Ta vie en l'air. Le fric, c’est chic

Par Fatym Layachi

Perdre sa vie à la gagner ? La majorité des gens doivent probablement en avoir peur. Pas toi. Tu ne comprends déjà pas très bien le sens du mot « pénibilité », encore moins s’il est associé au mot « travail »…  Ta vie, tu l’as déjà gagnée. Tu es bien née. Tu as grandi dans une belle maison, tu as été déposée à l’école tous les matins dans une belle voiture, tu as porté de jolies robes, tu es partie en vacances dans de beaux endroits, tu as fréquenté de beaux garçons, tu as été étudiante dans un bel appartement à l’étranger. Et tu es revenue dans ton beau pays.  Avec, finalement, pour seule ambition de perpétuer ce train de vie pour toujours comme un long fleuve. Pas tranquille tous les jours certes mais au tracé plutôt impeccable. L’argent ne fait peut-être pas le bonheur mais ne pas en avoir te rendrait pire que malheureuse : inexistante dans la société. Et dire qu’il y a des fous de démocratie qui sont convaincus qu’un bulletin de vote est le pouvoir ultime. Ils ont bien le droit d’y croire. Il y a des fous de tout, après tout. Il y a même des fous de Dieu… Tu ne connais même pas le nom des élus de ton quartier. Et tu ne vois pas très bien ce que ça pourrait t’apporter. Alors que l’argent tu peux en voir les effets concrètement. Et toi, tu aimes le concret, le palpable. Et s’il brille, c’est encore mieux. Un mec marrant, ça vaudrait tout l’or du monde. Pas sûr. L’humour c’est sans doute très jovial et très amusant en soirée, mais ça ne t’offre pas de jolis bijoux pour autant.

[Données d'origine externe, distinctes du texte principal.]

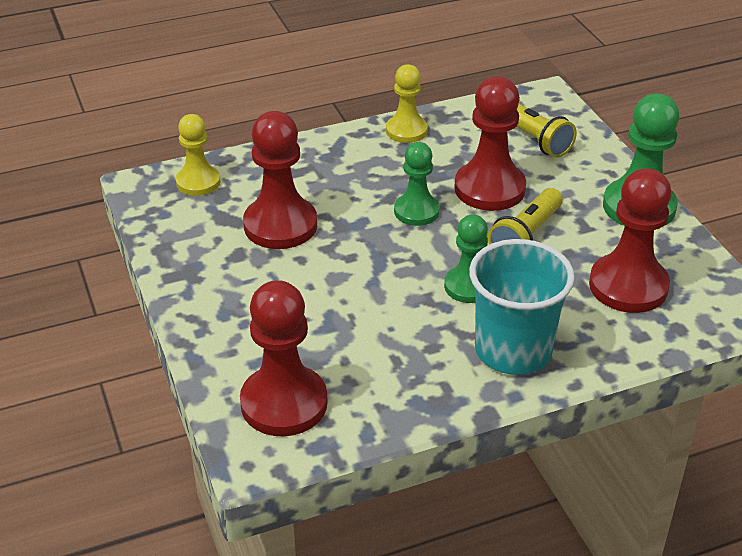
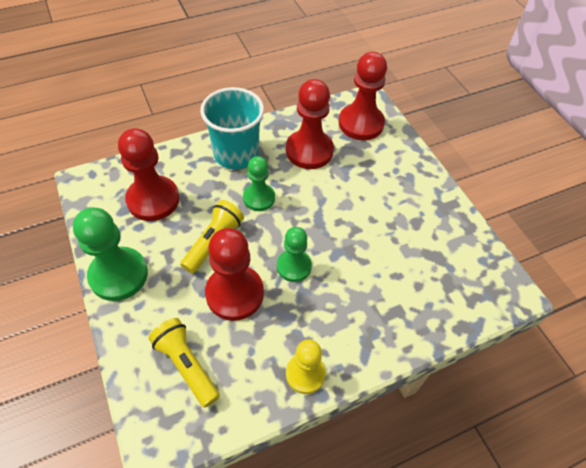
camera: 175 degrees right, 15 degrees up
(198, 182) = (471, 296): yellow pawn -> none
(280, 225) = (393, 250): red pawn -> red pawn (309, 151)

Quand on aime, on compte. Eh non, ce n’est pas immoral. Le règne animal fonctionne de la même manière. Le mâle qui a les meilleurs atouts génétiques est celui qui attire les femelles. Alors toi, le plus instinctivement du monde, tu te diriges vers celui qui assurera le mieux ton bien-être. Eh oui, il faut reconnaître que ton bien-être coûte assez cher. Alors pour ton confort au jour le jour, tu as appris à décliner avec brio le concept du pourboire dans à peu près toutes les situations. Tu ne portes pas tes sachets au supermarché. Un jeune homme le fait pour toi. Tu ne vas pas acheter un paquet de clopes quand il se vide au milieu d’un dîner au resto. Tu envoies le serveur. Tu ne fais pas la queue dans les administrations. Tu n’as jamais payé la moindre amende et pourtant tu roules trop vite et ça n’échappe que rarement au radar. Le type qui a inventé l’argent pensait réguler le troc, toi tu t’en sers pour réguler ta vie. Et ce n’est pas uniquement pour t’éviter les petits désagréments du quotidien. Le petit frère de Zee a miraculeusement évité la prison. Il avait pourtant blessé mortellement un pauvre piéton et s’était enfui alors qu’il conduisait sans permis. L’impunité aussi a un prix. Le père de Zee l’a payé. 

L’argent peut tout acheter. Du luxe de se garer en plein centre-ville aux heures de pointe à un avortement propre. Sans oublier les fringues. En remplissant tes placards, tu aimerais combler ton vide. On s’occupe comme on peut, on s’invente des hobbies ridicules… Certains mangent par manque d’affection. Toi, tu as bien trop peur des capitons. Alors tu dépenses. De toute façon, dépenser et boire sont finalement les deux seules activités qui te détendent. La première te donne la jouissance du pouvoir, la seconde te procure ce vertige de l’abandon. Tu n’as pas forcément le goût du pouvoir, mais comme c’est le seul moyen de subsister dans ta société, alors tu en joues. Mais ça t’épuise. Alors, des fois, tu t’abandonnes un peu. Et si ce n’est pas avec du champagne hors de prix, c’est au moins dans un endroit qui vend les briwate à la kefta au prix d’un feuilleté au foie gras truffé.